Please find how many lines of the data contain the string "AMPLA", and respond with that number only.

(Saved data entries)
****

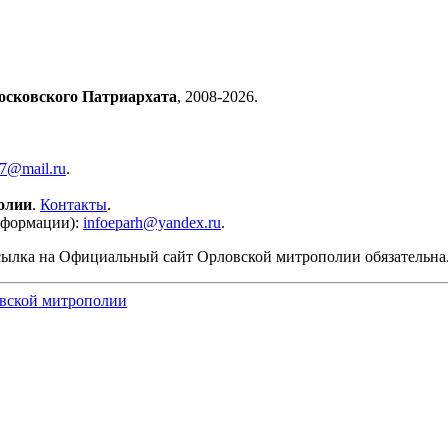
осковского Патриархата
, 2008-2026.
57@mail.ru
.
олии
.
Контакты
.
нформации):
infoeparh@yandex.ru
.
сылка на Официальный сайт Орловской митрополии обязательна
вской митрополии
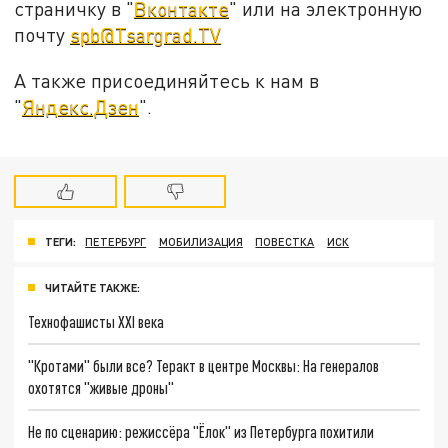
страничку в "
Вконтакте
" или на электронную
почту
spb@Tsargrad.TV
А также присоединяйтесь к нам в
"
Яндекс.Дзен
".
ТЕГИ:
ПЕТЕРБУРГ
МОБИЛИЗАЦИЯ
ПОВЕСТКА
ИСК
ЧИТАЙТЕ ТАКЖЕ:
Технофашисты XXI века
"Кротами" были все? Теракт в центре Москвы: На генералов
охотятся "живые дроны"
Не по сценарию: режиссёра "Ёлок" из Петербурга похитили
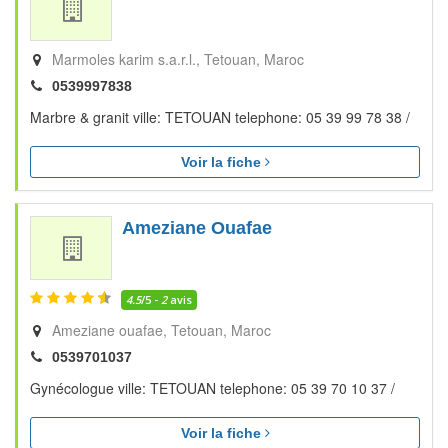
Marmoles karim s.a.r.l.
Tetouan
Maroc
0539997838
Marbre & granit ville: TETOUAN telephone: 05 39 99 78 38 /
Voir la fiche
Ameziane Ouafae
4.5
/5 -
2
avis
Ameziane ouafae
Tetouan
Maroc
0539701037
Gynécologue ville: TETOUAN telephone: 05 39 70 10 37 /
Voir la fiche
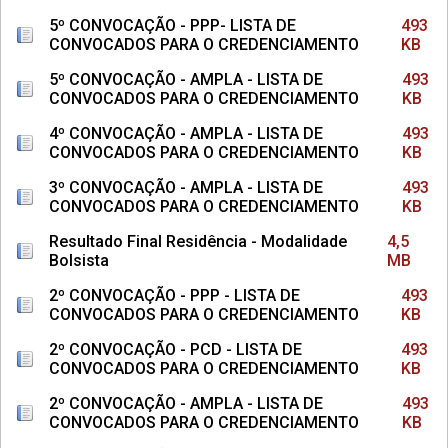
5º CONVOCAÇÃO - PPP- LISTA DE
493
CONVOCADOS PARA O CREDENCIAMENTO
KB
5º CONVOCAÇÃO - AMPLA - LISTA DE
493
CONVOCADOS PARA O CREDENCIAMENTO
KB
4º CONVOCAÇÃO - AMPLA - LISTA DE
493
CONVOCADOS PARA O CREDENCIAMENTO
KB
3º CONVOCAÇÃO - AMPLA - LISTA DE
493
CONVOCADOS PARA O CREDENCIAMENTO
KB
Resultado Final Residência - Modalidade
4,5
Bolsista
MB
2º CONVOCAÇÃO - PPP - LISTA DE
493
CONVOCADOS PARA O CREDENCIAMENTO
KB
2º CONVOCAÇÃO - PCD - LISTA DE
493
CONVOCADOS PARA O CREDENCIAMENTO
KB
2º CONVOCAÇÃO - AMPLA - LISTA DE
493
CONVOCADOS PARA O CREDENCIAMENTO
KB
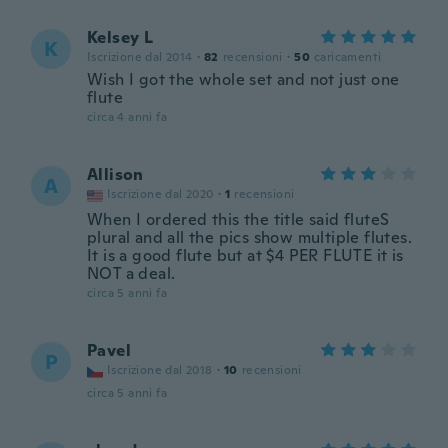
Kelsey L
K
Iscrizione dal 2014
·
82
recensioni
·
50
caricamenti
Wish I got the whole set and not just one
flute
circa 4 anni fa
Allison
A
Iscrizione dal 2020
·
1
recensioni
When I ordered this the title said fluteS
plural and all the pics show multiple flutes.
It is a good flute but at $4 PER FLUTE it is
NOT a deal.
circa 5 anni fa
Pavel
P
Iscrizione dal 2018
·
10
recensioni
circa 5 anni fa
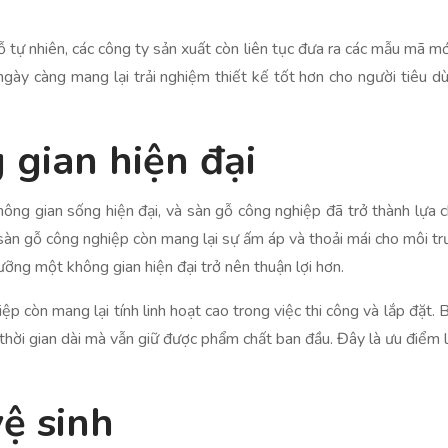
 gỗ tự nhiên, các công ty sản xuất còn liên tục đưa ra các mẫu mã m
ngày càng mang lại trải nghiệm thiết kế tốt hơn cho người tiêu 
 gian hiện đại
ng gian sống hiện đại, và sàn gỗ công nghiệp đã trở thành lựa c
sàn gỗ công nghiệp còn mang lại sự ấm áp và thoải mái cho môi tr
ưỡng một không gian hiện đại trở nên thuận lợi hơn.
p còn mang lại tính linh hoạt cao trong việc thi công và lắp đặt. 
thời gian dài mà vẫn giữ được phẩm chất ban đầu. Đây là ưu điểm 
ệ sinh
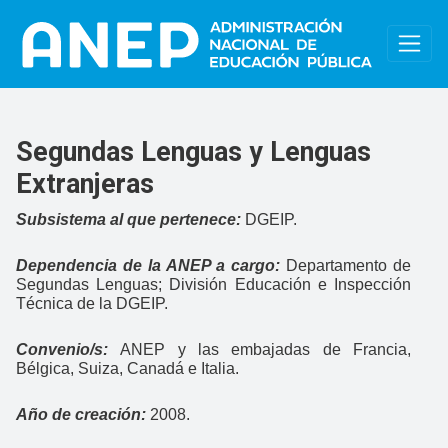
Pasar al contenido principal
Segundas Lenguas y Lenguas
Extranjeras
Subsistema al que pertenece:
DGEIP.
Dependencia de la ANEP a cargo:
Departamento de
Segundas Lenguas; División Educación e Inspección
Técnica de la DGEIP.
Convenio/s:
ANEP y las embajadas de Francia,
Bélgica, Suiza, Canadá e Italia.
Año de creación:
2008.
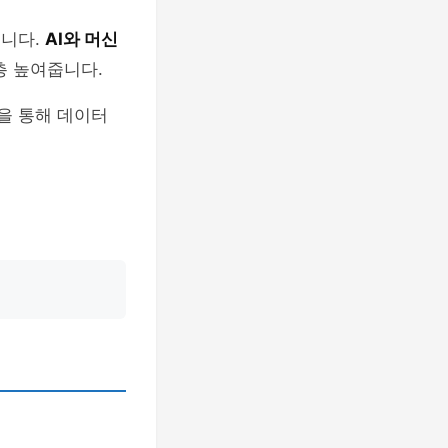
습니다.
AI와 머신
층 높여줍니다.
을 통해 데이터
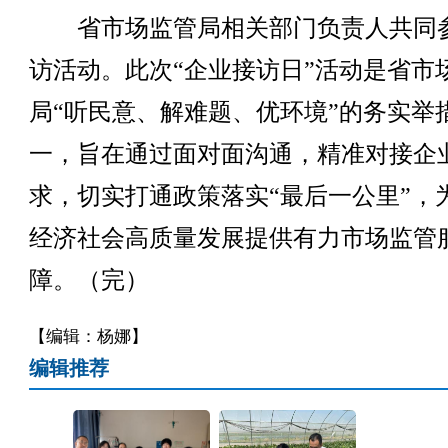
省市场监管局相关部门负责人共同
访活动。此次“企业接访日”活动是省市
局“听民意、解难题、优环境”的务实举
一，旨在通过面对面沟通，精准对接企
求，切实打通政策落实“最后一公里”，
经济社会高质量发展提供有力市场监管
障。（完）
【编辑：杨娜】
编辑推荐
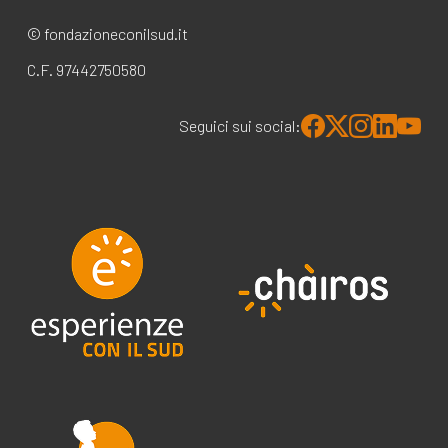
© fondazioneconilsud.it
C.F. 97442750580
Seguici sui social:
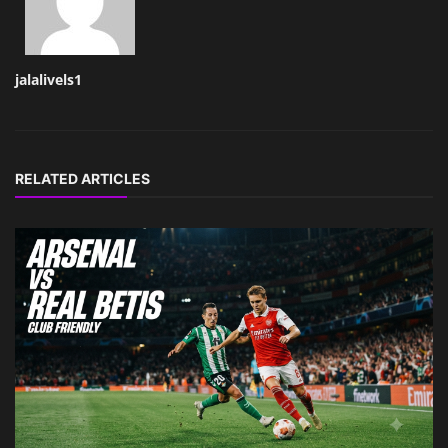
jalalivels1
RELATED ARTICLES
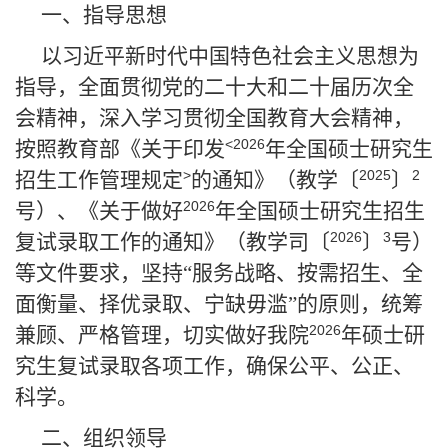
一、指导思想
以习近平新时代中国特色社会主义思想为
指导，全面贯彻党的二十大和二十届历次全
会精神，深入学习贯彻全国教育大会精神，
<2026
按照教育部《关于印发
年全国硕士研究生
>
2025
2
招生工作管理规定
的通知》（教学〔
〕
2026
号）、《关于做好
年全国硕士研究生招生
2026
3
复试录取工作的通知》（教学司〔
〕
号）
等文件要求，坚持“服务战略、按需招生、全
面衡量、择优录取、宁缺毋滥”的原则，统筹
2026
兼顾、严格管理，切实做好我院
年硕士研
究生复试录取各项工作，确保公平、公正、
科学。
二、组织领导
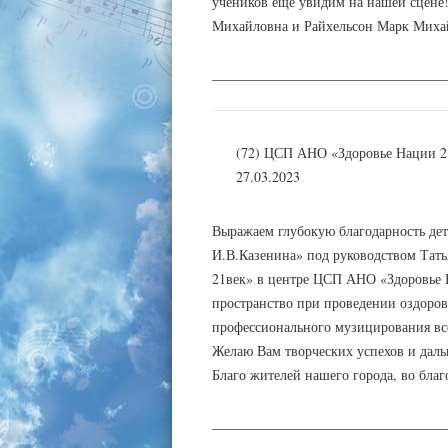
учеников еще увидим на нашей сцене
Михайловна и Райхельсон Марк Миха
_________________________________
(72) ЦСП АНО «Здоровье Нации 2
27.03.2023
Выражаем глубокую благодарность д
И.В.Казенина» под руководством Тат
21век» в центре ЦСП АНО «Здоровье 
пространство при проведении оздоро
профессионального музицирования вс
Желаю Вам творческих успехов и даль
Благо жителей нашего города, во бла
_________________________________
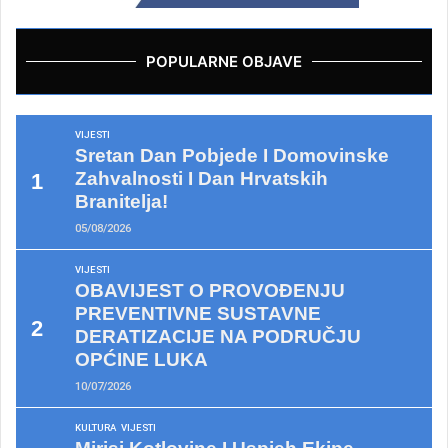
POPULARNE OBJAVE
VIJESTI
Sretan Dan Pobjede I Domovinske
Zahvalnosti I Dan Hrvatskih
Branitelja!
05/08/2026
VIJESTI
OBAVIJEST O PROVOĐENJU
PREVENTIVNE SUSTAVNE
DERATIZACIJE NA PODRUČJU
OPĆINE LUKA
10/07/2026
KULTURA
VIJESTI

****

- _Solved exercise_
4